The base command would be az ml create data -f <file-name>.yml
. The docs provide a minimal example of a MLTable file which should reside next to the parquet files.
# directory in blobstorage
├── data
│ ├── MLTable
│ ├── file_1.parquet
.
.
.
│ ├── file_n.parquet
I am still not sure how to properly specify those files in order to create a tabular dataset with column conversion.
Do I need to specify the full path or the pattern in the yml
file?
$schema: https://azuremlschemas.azureedge.net/latest/data.schema.json
type: mltable
name: Test data
description: Basic example for parquet files
path: azureml://datastores/workspaceblobstore/paths/*/*.parquet # pattern or path to dir?

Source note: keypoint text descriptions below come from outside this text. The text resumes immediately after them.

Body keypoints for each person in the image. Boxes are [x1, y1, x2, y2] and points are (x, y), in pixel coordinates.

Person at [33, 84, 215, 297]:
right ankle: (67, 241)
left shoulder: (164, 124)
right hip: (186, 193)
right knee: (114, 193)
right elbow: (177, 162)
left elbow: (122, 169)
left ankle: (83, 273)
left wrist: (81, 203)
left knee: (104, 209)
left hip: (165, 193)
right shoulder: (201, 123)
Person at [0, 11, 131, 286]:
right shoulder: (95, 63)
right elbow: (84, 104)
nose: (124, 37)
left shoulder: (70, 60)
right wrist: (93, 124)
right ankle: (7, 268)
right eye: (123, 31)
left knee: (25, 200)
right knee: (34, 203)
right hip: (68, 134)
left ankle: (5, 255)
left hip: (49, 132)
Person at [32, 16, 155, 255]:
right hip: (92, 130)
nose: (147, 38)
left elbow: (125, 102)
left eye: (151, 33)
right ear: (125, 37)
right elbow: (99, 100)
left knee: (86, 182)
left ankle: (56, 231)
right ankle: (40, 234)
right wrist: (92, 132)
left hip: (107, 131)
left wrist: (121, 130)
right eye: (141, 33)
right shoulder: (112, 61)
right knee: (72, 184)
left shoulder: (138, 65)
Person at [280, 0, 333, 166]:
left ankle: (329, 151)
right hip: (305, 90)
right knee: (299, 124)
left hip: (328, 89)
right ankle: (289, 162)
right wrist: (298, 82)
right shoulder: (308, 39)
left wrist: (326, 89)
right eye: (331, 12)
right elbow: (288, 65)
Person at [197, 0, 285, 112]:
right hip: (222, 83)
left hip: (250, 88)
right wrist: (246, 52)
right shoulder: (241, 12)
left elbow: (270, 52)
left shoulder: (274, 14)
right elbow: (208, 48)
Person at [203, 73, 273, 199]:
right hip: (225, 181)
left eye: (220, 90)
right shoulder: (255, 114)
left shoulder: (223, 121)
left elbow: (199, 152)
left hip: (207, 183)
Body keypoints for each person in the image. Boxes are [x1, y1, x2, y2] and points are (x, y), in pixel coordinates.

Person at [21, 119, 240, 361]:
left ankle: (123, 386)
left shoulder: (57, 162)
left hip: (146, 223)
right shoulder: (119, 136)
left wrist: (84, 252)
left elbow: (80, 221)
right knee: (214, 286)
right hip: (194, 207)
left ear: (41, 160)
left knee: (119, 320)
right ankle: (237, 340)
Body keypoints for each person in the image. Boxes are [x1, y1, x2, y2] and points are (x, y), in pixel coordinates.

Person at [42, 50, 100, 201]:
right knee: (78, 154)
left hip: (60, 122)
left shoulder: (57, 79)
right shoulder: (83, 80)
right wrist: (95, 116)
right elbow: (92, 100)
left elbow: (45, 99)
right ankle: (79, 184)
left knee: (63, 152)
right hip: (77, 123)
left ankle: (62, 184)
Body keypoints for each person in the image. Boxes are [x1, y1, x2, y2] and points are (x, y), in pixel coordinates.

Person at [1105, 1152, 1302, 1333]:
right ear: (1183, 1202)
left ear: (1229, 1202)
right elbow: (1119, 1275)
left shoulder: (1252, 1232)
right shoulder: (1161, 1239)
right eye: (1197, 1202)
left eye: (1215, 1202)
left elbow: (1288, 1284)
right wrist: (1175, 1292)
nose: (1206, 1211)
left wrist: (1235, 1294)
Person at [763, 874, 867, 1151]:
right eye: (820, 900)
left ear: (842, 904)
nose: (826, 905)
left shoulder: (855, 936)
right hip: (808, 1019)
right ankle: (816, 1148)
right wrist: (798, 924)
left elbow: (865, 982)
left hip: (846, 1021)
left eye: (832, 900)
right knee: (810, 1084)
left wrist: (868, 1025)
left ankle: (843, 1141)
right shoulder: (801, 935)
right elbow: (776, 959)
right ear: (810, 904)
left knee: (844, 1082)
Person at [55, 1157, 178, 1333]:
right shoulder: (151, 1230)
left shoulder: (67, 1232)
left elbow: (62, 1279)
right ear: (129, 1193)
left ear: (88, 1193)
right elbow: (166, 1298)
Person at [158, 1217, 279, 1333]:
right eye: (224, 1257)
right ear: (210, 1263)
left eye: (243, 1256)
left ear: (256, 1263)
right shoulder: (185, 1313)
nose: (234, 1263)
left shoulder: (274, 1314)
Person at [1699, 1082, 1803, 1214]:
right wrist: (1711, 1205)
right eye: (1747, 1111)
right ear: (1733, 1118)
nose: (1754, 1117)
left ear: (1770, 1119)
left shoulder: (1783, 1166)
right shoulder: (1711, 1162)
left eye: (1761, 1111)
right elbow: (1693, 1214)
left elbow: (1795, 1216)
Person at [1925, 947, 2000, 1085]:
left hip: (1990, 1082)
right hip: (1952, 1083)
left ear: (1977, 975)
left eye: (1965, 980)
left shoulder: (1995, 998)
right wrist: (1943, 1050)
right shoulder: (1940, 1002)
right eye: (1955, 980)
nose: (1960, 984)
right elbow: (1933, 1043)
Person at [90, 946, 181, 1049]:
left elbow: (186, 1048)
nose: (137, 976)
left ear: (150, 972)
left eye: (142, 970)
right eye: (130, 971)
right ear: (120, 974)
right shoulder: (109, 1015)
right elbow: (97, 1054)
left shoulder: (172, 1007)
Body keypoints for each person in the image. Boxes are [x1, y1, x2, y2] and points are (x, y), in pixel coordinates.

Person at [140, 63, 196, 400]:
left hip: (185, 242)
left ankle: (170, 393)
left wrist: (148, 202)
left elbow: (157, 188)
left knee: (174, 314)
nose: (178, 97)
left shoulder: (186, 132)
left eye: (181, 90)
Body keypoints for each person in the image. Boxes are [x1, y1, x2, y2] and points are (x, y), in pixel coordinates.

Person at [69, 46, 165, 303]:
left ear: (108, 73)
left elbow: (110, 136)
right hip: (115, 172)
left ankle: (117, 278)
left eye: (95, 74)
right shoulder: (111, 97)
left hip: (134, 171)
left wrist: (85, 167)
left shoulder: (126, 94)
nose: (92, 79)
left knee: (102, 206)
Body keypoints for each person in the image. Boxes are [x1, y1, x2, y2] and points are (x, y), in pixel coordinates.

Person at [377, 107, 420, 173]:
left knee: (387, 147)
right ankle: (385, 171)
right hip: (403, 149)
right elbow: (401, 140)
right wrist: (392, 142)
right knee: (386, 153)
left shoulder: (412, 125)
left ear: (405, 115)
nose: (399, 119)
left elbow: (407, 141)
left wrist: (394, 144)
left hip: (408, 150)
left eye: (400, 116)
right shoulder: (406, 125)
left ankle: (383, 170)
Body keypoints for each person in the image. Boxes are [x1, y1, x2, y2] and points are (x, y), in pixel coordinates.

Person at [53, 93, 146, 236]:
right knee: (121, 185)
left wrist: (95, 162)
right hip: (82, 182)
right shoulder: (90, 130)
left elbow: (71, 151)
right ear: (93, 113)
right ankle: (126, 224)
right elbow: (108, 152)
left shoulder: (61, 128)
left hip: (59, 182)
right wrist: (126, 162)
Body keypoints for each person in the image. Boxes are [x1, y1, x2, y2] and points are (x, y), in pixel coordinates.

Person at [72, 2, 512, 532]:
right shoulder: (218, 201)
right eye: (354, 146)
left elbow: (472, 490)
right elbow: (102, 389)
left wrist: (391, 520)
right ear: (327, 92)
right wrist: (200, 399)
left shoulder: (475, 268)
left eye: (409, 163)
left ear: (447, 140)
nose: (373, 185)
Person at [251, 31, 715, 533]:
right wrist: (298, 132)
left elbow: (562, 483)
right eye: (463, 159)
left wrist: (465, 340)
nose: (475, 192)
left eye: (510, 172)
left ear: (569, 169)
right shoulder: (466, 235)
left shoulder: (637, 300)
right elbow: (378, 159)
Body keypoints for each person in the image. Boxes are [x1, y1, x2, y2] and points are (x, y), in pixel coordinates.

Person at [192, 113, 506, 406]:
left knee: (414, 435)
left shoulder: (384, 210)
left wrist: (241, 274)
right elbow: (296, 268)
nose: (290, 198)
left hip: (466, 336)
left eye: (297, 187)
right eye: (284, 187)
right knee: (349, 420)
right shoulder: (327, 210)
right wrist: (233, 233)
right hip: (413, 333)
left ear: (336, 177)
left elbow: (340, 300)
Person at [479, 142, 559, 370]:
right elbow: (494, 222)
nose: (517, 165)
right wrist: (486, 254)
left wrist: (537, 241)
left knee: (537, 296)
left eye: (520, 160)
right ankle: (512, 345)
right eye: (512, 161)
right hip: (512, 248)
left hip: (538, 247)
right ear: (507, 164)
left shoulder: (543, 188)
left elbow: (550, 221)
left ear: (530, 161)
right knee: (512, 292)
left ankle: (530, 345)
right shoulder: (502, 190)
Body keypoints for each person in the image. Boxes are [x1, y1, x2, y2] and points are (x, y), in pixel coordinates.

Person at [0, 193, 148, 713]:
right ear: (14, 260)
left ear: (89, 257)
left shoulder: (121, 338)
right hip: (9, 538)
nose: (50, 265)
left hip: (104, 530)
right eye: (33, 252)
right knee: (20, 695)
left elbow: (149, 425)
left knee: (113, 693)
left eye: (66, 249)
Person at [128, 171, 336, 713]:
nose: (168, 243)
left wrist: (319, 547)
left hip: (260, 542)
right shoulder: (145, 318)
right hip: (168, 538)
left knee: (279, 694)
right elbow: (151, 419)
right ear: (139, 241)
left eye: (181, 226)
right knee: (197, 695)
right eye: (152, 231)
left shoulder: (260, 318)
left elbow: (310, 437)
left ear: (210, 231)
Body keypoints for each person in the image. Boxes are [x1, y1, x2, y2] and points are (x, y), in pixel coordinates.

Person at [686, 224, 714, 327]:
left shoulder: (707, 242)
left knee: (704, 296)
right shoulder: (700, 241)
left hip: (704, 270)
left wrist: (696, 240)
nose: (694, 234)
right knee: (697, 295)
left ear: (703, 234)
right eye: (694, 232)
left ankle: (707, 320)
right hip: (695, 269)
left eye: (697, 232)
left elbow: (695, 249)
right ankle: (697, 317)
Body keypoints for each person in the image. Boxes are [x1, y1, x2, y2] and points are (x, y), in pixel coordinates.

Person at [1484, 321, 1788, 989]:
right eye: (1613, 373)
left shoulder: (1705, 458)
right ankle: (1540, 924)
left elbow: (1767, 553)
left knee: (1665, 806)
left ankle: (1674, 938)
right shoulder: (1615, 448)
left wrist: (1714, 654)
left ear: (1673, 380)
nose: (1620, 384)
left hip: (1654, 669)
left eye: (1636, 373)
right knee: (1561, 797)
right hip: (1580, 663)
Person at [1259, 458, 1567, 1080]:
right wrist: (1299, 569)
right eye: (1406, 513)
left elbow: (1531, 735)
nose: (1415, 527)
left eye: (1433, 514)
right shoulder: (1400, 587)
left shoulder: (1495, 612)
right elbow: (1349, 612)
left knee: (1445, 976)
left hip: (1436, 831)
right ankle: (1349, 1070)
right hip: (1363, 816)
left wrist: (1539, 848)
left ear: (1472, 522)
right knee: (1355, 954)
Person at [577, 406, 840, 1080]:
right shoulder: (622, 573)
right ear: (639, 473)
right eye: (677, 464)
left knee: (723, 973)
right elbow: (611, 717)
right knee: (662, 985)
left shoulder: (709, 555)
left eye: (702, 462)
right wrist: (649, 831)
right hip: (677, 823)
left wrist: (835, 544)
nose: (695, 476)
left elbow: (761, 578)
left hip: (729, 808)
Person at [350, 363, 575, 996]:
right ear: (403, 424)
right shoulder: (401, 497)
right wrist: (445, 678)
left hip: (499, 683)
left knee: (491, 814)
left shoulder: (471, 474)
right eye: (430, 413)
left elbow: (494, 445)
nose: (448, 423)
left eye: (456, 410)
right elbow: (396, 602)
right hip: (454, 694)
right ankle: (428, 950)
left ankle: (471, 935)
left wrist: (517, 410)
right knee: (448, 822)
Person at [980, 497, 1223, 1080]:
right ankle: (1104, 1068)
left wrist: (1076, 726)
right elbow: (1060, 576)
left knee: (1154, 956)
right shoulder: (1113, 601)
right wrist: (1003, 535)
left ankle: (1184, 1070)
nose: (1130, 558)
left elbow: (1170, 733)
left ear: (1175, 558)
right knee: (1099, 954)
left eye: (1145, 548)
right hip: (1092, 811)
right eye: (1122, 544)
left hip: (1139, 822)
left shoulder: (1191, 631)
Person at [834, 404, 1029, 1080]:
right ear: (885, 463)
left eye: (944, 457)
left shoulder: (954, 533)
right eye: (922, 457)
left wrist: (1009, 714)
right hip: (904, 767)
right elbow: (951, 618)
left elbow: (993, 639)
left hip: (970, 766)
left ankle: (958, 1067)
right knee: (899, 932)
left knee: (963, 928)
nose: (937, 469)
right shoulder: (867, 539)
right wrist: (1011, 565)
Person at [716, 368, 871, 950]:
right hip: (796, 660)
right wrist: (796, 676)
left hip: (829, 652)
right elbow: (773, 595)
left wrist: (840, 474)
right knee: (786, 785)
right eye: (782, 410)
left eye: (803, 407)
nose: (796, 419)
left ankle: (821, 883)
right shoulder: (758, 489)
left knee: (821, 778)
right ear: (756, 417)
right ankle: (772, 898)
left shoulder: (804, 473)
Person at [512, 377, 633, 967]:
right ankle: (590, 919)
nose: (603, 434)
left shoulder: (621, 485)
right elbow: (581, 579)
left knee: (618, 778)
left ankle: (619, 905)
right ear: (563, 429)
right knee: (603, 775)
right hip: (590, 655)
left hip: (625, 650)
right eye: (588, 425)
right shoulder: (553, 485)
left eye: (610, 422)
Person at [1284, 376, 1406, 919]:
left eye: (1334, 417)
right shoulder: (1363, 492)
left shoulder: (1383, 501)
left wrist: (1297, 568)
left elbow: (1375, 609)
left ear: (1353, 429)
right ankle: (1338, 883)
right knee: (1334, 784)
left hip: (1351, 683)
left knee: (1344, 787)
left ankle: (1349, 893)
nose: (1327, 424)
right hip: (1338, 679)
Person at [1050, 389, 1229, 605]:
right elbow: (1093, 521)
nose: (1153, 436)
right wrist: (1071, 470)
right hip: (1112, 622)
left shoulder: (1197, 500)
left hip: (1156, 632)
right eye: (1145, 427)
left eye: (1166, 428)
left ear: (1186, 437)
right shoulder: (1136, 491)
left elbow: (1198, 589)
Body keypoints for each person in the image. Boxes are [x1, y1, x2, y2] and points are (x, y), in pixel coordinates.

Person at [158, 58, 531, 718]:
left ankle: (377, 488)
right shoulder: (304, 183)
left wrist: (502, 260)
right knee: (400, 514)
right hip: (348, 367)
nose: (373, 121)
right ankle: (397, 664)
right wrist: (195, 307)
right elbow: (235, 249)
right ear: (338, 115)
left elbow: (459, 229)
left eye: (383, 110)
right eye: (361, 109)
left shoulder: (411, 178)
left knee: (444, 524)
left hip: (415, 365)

I have more confusion about the MLTable file:
type: mltable
paths:
- pattern: ./*.parquet
transformations:
- read_parquet:
# what comes here?
E.g. I have a column with dates with format %Y-%m%d %H:%M:%S
which should be converted to a timestamp. (I can provide this information at least in the GUI!)
Any help on this topic or hidden links to documentation would be great.
A working MLTable file to convert string columns from parquet files looks like this:
---
type: mltable
paths:
- pattern: ./*.parquet
transformations:
- read_parquet:
include_path_column: false
- convert_column_types:
- columns: column_a
column_type:
datetime:
formats:
- "%Y-%m-%d %H:%M:%S"
- convert_column_types:
- columns: column_b
column_type:
datetime:
formats:
- "%Y-%m-%d %H:%M:%S"
(By the way, at the moment of writing this specifying multiple columns as array did not work, e.g. columns: [column_a, column_b]
)